# factory cats



## Krista2882 (Jan 26, 2012)

In a nearby city, there is an old, broken-down factory. One day I went out to take photos of all of the old factories in that city, and I came across this one. When I got out of the car, three cats came trotting towards me. I was like, "Oh, hi!" I took a few pictures of them and then as I was driving away I saw more cats in the factory. I drive by there once in a while and I've counted at least 8 different cats who live there. It is in a neighborhood with houses across the street and I'm sure the neighbors are feeding them because they look well-fed. I don't have the pictures from the first encounter to show you, but here are some pics from another time that I drove by.

I hope these pics show up. They look like the links from Flickr might not work...


















DSC_0768 by Krista_Ahrens, on Flickr


















DSC_0763-1 by Krista_Ahrens, on Flickr


DSC_0759-1 by Krista_Ahrens, on Flickr


DSC_0761 by Krista_Ahrens, on Flickr


DSC_0754-1 by Krista_Ahrens, on Flickr


DSC_0757-1 by Krista_Ahrens, on Flickr


----------



## cat face (Apr 4, 2013)

aw.. sadly only one showed up, th rest didn't


----------



## Heather72754 (Nov 1, 2013)

cat face, the same thing happened to me when I first looked at the thread, but now I just went back in and more of the pics showed up - not sure why. 

Anyway, those cats are such sweeties! Look at the orange one rubbing on his buddy. :luv


----------



## Krista2882 (Jan 26, 2012)

Yeah, they didn't show up and then I edited to try it another way and that worked, so I went in and added the rest. I'm glad you like them, Heather.


----------



## tezster (Jun 4, 2013)

Lovely photos 

I agree that the cats look very well fed (they're just about as plump as my Newt) - I hope this means they're all reasonably healthy as well.


----------



## cat face (Apr 4, 2013)

Ah, yep, there are more showing!! Thanks Heather 

Really good photos! Those kitties didn't miss many meals! lol Probably plotting world domination in that factory (bites nails)


----------



## Krista2882 (Jan 26, 2012)

One thing I find weird is that the orange cats don't have tails. There are at least two of them and neither one has a tail... why would that be?


----------



## cat face (Apr 4, 2013)

sometimes cats are born that way... just like they can be born with more than the usual number of toes


----------



## Krista2882 (Jan 26, 2012)

Interesting. so they might be from the same litter. I had a feeling that the orange ones, the gray ones, and that calico/tortie one are from the same littler or at least are related because they all have that muted color and they all have similar faces.
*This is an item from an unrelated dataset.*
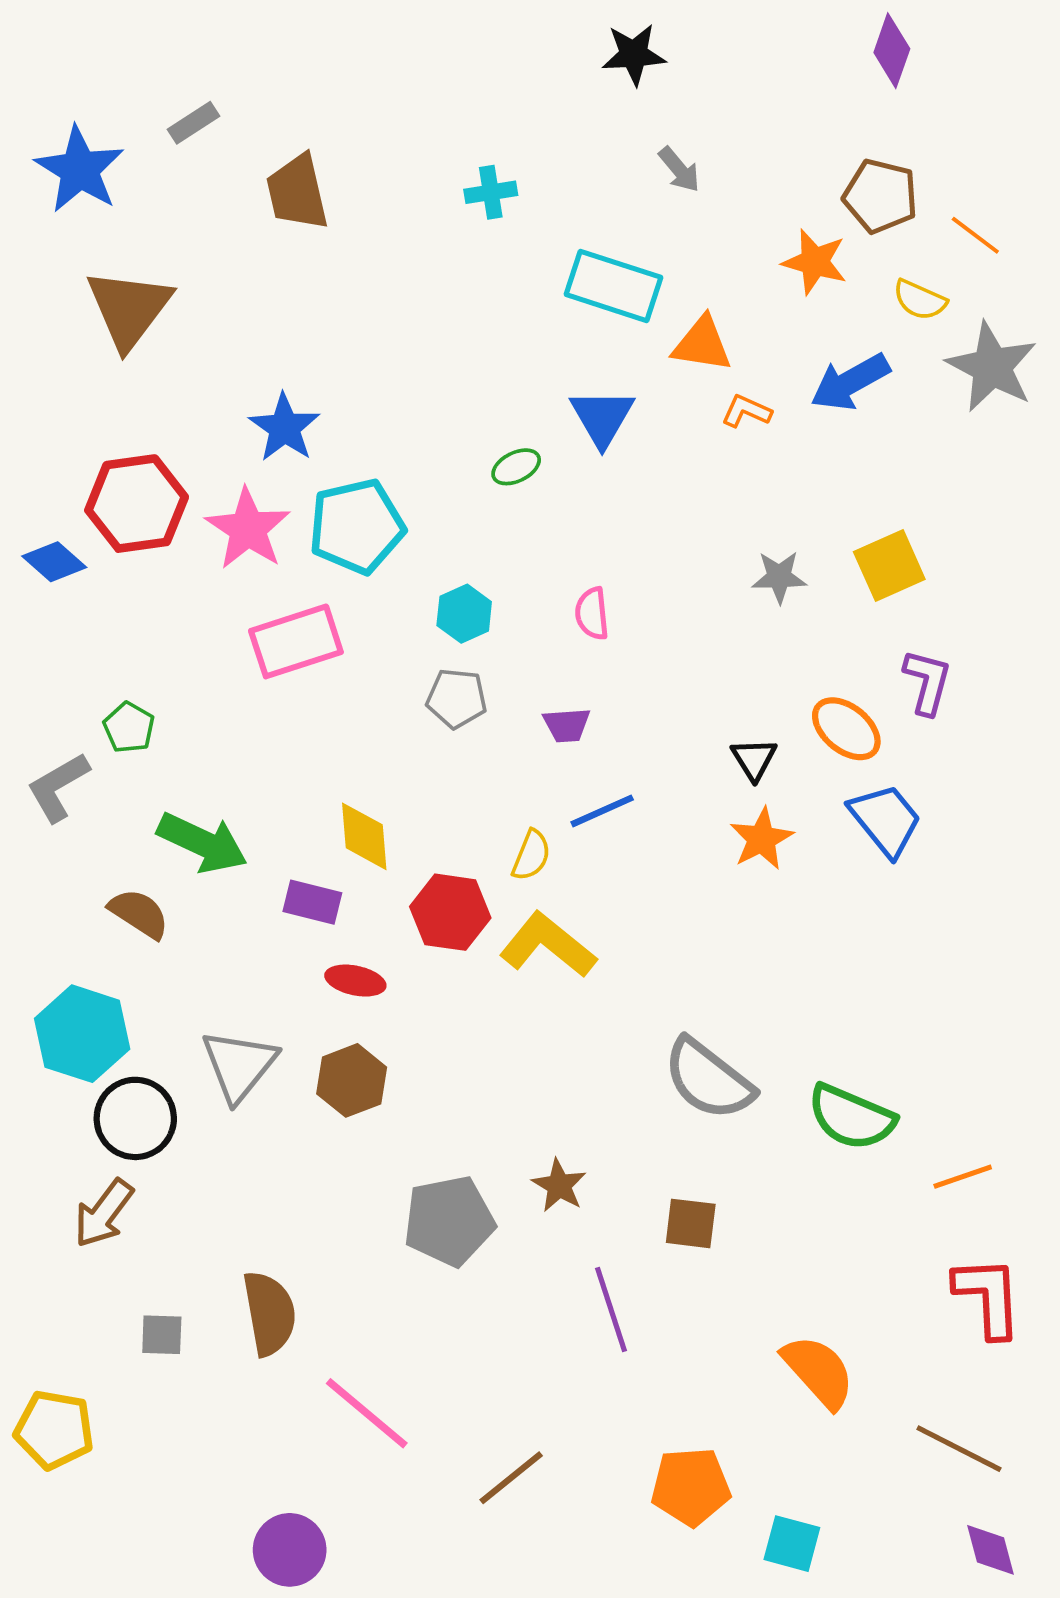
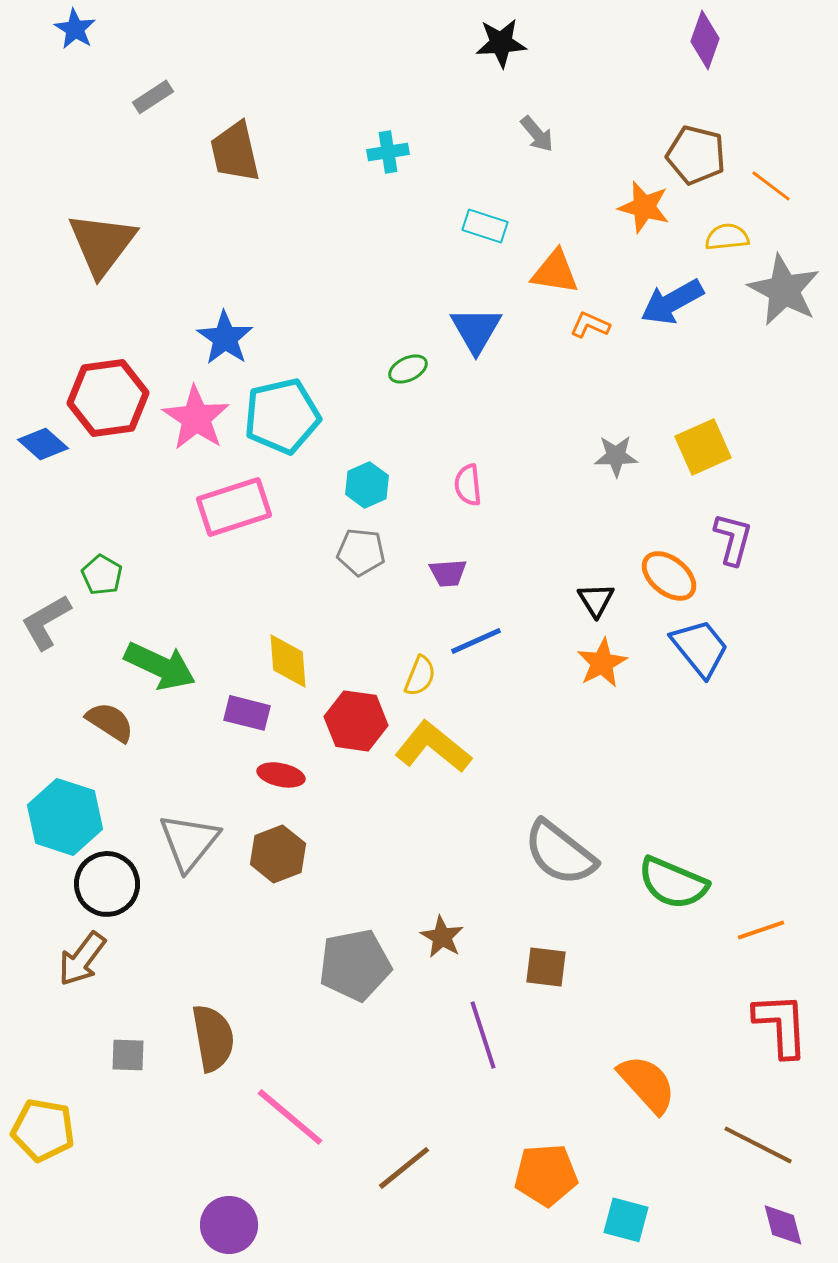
blue star: (80, 170) -> (75, 29), moved, size x0.6
cyan rectangle: (614, 286) -> (485, 226), size x0.6
yellow semicircle: (920, 300) -> (727, 237), turned 150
That long-haired cat is definitely from a different mother. And there are a few others that I didn't get pictures of that don't look like the orange or gray ones.


----------



## NebraskaCat (Jan 15, 2013)

Might be a manx, an amputation, or a mutation.

Good looking cats. Someone is feeding them. It might be worth the time to find their caretakers and just talk to them about TNR and any local TNR groups that could help them preserve the good health they seem to be enjoying.


----------



## Jetlaya67 (Sep 26, 2012)

They do look well fed and healthy. Nice pictures.


----------